▶ **WHAT YOU WILL DO**: From the first line of the data through the line containing "#190: present -> none", transcribe each line exactly. Pictures do not belong in the copy.

▶ **Excerpts from a dataset**:
********************
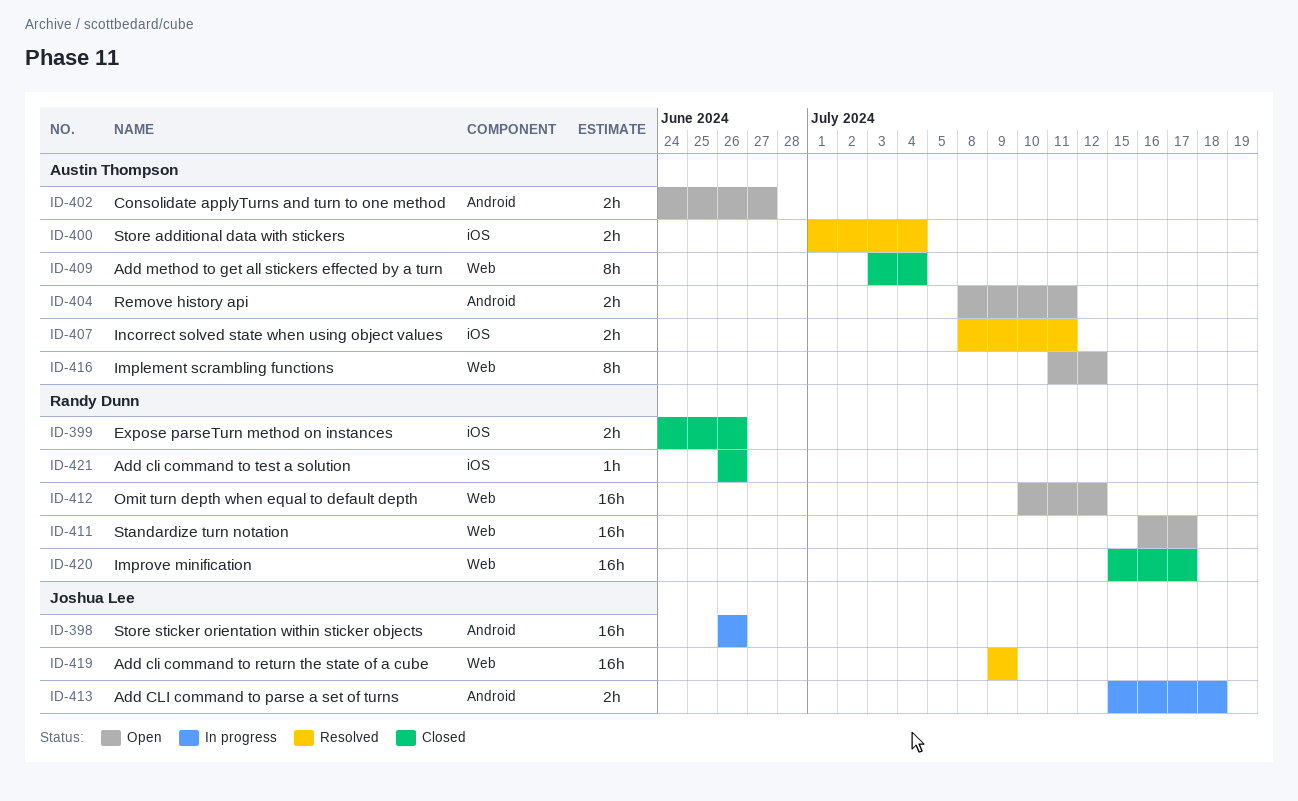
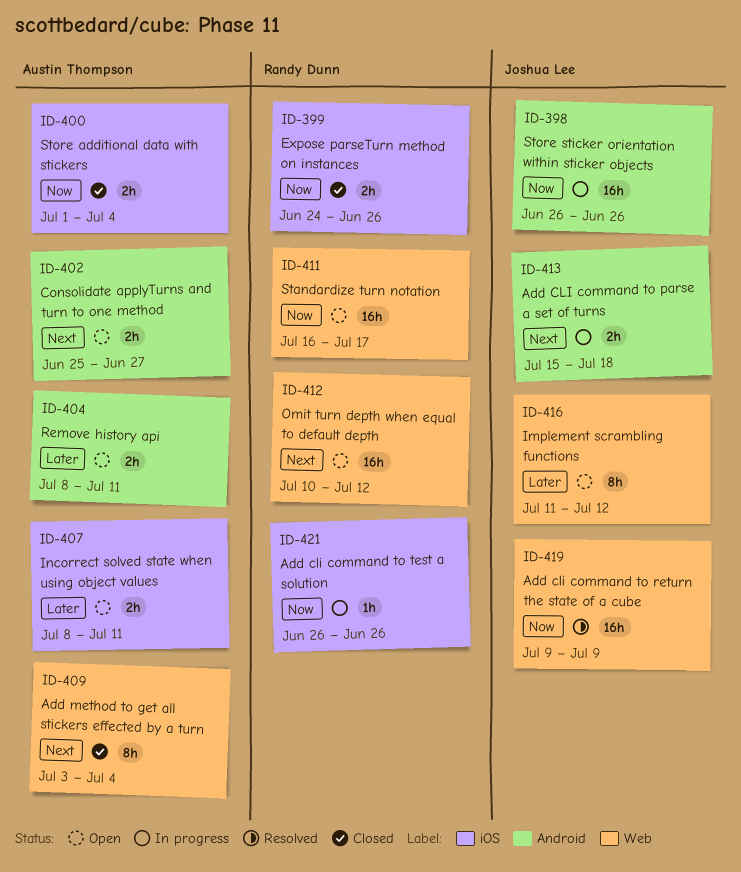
ID-400, status: Resolved -> Closed
ID-402, start: Jun 24 -> Jun 25
ID-407, status: Resolved -> Open
ID-416, owner: Austin Thompson -> Joshua Lee
ID-420: present -> none
ID-421, status: Closed -> In progress

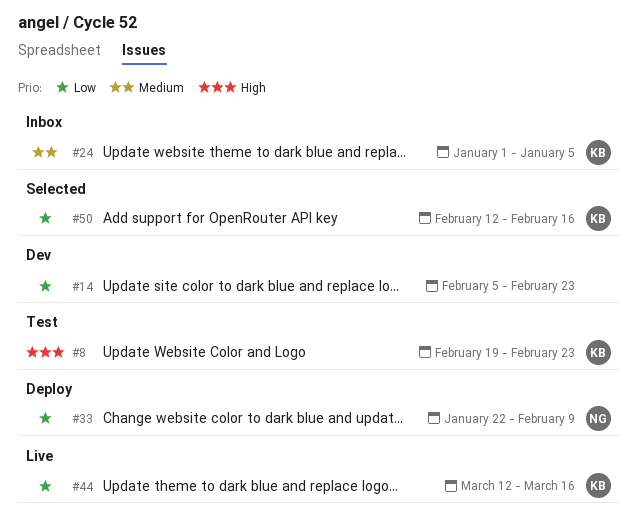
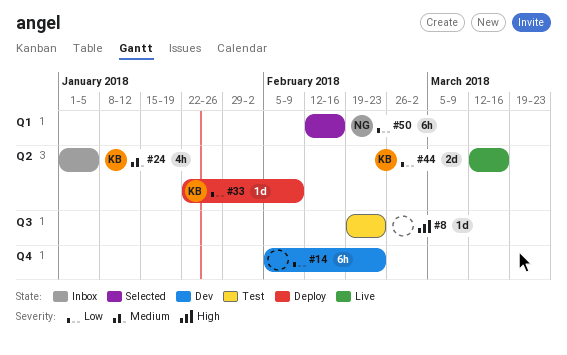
#8, owner: KB -> none
#33, owner: NG -> KB
#50, owner: KB -> NG

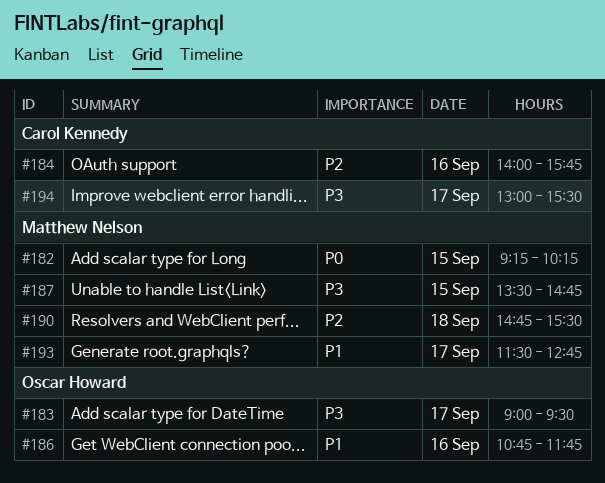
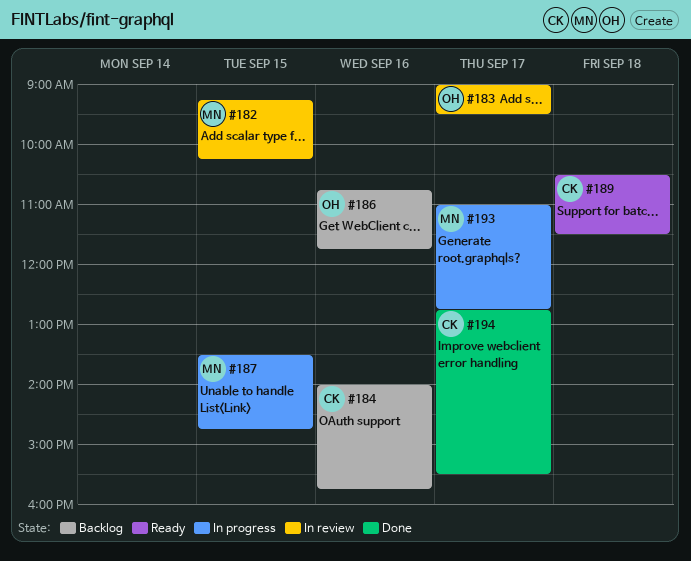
#189: none -> present
#190: present -> none
#193, begins: 11:30 -> 11:00
#194, begins: 13:00 -> 12:45

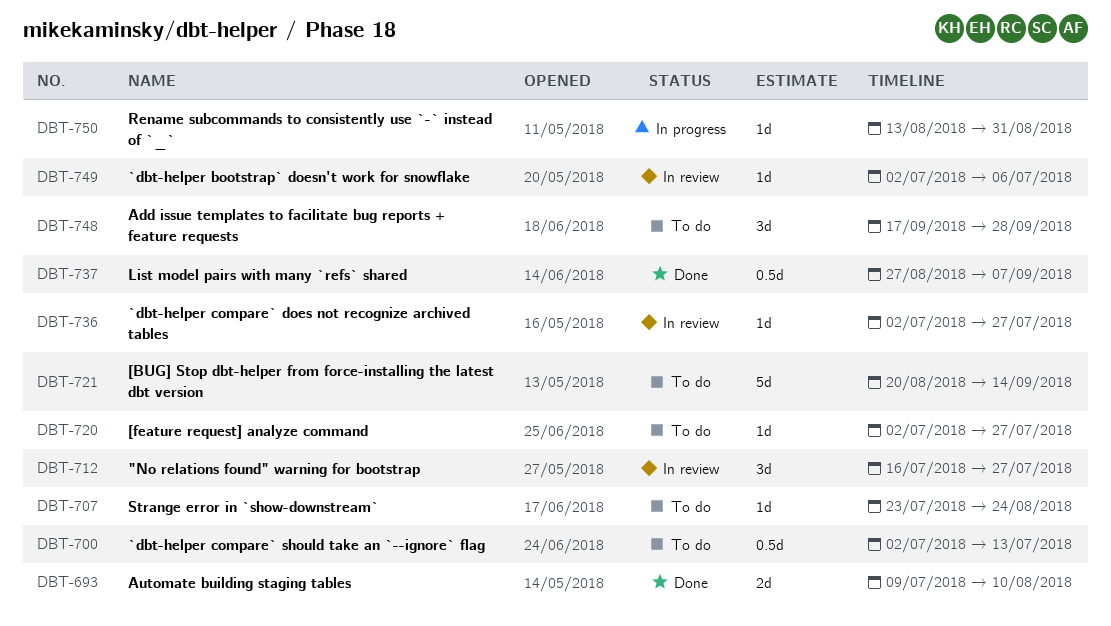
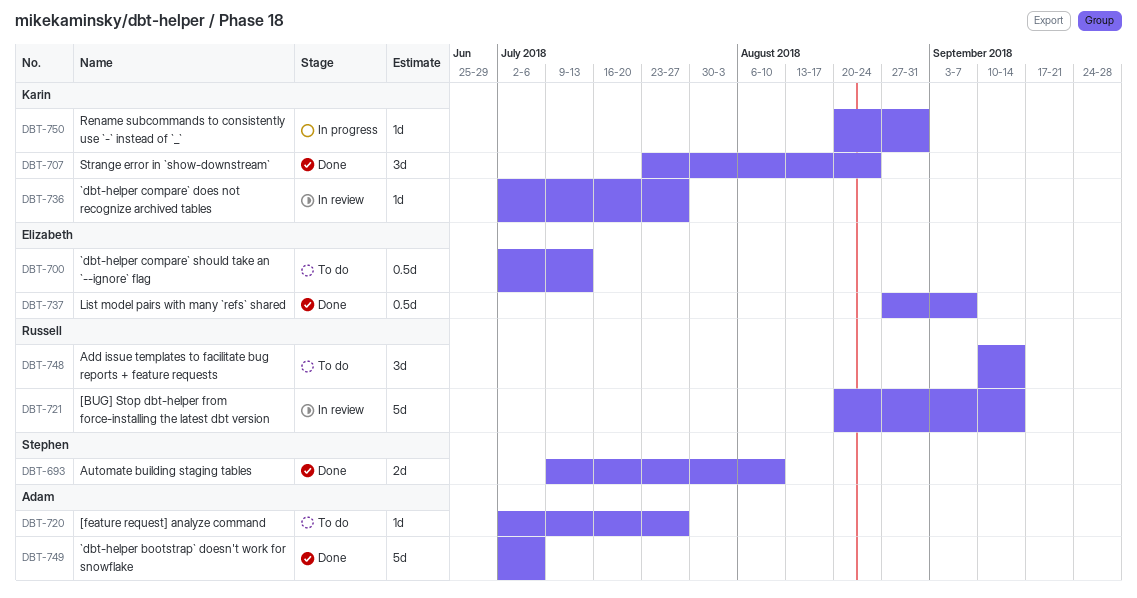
DBT-707, status: To do -> Done
DBT-707, estimate: 1d -> 3d
DBT-712: present -> none
DBT-721, status: To do -> In review
DBT-748, start: Sep 17 -> Sep 10
DBT-748, due: Sep 28 -> Sep 14
DBT-749, status: In review -> Done
DBT-749, estimate: 1d -> 5d
DBT-750, start: Aug 13 -> Aug 20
********************
▶ **ANSWER SECTION**:
ID-400, status: Resolved -> Closed
ID-402, start: Jun 24 -> Jun 25
ID-407, status: Resolved -> Open
ID-416, owner: Austin Thompson -> Joshua Lee
ID-420: present -> none
ID-421, status: Closed -> In progress

#8, owner: KB -> none
#33, owner: NG -> KB
#50, owner: KB -> NG

#189: none -> present
#190: present -> none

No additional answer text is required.